Once we created a Turing-complete computer, it could perform all conceivable computation. This is the power of universality. The first Turing-complete computer could technically play Call of Duty (though no one would have had the patience to play it).
It's not like there is some mode of ChatGPT that will produce AGI-level responses if given months or years of time to compute it.
Fundamentally, its ability to do whatever it is that AGIs do (AGI's version of Turing computation) is missing.
what would you consider a test of the ability to create new knowledge? I don't think there exists a meaningful distinction here. If I give an AI the same information astronomers had to figure out the big bang conclusion, it would probably be able to figure it out. They "induced" from a bunch of data points that there was one likely explanation.
Similarly if I gave it a phenomena I wanted to know about it could propose experiements to run to understand that thing.
taking independant action in the world is indeed beyond the limits of chatgpt on it's own, but its not hard to build systems relying heavily on chatgpt to do that, a simple loop calling it with information from sensors and a prompt to experiment with outputs is enough to get some kind of agent. It can process any information, and given more power it can draw ever-higher inferences from that information. This is analogous to a turing machine, something that can eventually get anywhere, but it will take an arbitrarily long time to do it.
I think of it kinda like the CPU in a Von Neumann architecture. A cpu on it's own doesn't do much of anything unless you tell it to.
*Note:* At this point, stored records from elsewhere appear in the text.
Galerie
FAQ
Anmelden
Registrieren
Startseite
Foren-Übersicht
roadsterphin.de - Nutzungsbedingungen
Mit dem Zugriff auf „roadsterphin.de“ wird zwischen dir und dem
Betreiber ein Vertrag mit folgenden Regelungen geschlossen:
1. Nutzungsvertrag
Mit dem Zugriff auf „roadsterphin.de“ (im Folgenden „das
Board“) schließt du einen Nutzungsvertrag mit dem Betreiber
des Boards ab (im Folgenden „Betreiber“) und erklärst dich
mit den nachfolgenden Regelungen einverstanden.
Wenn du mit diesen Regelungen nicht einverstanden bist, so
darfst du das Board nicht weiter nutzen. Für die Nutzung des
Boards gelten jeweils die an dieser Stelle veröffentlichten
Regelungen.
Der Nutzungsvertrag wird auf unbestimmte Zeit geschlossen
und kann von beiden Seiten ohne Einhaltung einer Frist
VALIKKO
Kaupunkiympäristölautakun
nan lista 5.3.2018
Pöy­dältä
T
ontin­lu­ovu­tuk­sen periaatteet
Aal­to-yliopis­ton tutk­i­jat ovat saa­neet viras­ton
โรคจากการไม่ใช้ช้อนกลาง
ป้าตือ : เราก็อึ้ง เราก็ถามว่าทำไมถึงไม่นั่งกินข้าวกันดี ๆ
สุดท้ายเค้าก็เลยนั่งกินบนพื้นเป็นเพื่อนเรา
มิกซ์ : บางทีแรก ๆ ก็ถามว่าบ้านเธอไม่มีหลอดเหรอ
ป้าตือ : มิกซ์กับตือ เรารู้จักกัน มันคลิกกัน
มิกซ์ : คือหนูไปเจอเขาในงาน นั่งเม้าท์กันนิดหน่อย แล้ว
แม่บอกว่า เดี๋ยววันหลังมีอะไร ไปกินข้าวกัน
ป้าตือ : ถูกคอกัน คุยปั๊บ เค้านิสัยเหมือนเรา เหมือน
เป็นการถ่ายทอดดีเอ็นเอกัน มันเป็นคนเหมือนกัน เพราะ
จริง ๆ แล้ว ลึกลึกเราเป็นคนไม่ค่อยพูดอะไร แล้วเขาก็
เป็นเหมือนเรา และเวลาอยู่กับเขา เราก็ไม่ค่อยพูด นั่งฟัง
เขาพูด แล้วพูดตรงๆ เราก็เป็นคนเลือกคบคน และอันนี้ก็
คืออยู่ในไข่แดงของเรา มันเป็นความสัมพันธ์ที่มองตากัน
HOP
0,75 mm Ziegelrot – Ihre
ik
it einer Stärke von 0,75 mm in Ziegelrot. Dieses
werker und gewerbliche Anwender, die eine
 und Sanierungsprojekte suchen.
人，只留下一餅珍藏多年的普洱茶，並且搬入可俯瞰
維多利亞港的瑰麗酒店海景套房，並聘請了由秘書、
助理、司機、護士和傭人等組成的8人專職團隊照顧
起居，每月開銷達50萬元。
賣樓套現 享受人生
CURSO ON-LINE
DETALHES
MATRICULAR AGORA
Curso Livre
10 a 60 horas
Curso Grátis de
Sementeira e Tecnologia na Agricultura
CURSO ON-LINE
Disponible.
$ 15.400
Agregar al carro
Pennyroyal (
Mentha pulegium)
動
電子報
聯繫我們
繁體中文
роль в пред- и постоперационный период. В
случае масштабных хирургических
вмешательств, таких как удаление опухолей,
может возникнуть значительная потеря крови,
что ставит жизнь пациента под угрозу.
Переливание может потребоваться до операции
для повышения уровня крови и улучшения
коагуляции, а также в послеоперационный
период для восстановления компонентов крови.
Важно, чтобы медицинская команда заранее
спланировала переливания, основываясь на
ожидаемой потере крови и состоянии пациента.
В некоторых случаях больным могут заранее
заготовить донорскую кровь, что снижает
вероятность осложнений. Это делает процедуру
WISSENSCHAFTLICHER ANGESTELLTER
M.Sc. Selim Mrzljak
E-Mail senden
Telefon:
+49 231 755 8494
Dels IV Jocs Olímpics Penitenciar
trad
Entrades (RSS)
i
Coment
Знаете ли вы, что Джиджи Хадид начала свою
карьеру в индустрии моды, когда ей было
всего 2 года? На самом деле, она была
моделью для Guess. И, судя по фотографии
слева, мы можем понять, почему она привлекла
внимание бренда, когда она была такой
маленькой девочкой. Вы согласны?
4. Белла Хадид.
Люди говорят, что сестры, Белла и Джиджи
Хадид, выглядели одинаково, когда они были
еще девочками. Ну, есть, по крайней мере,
We have that part solved, we just need to settle on a good structure for repeatedly querying it.
AGI ≠ a lot of AI. They are fundamentally different things.
The first computer was designed in 1837, long before a computer was ever built. We know how fusion reactions work, now we’re tweaking the engineering to harness it in a reactor.
We don’t know how human intelligence works. We don’t have designs or even a philosophy for AGI. Yet, the prevailing view is that our greatest invention will just suddenly “emerge.”
No other field I’m aware of so strongly purports it will reach its ultimate breakthrough without having a clue of the fundamentals of that breakthrough.
It’s like nuclear scientists saying “if we just do a lot of fission, we think fusion will just happen.”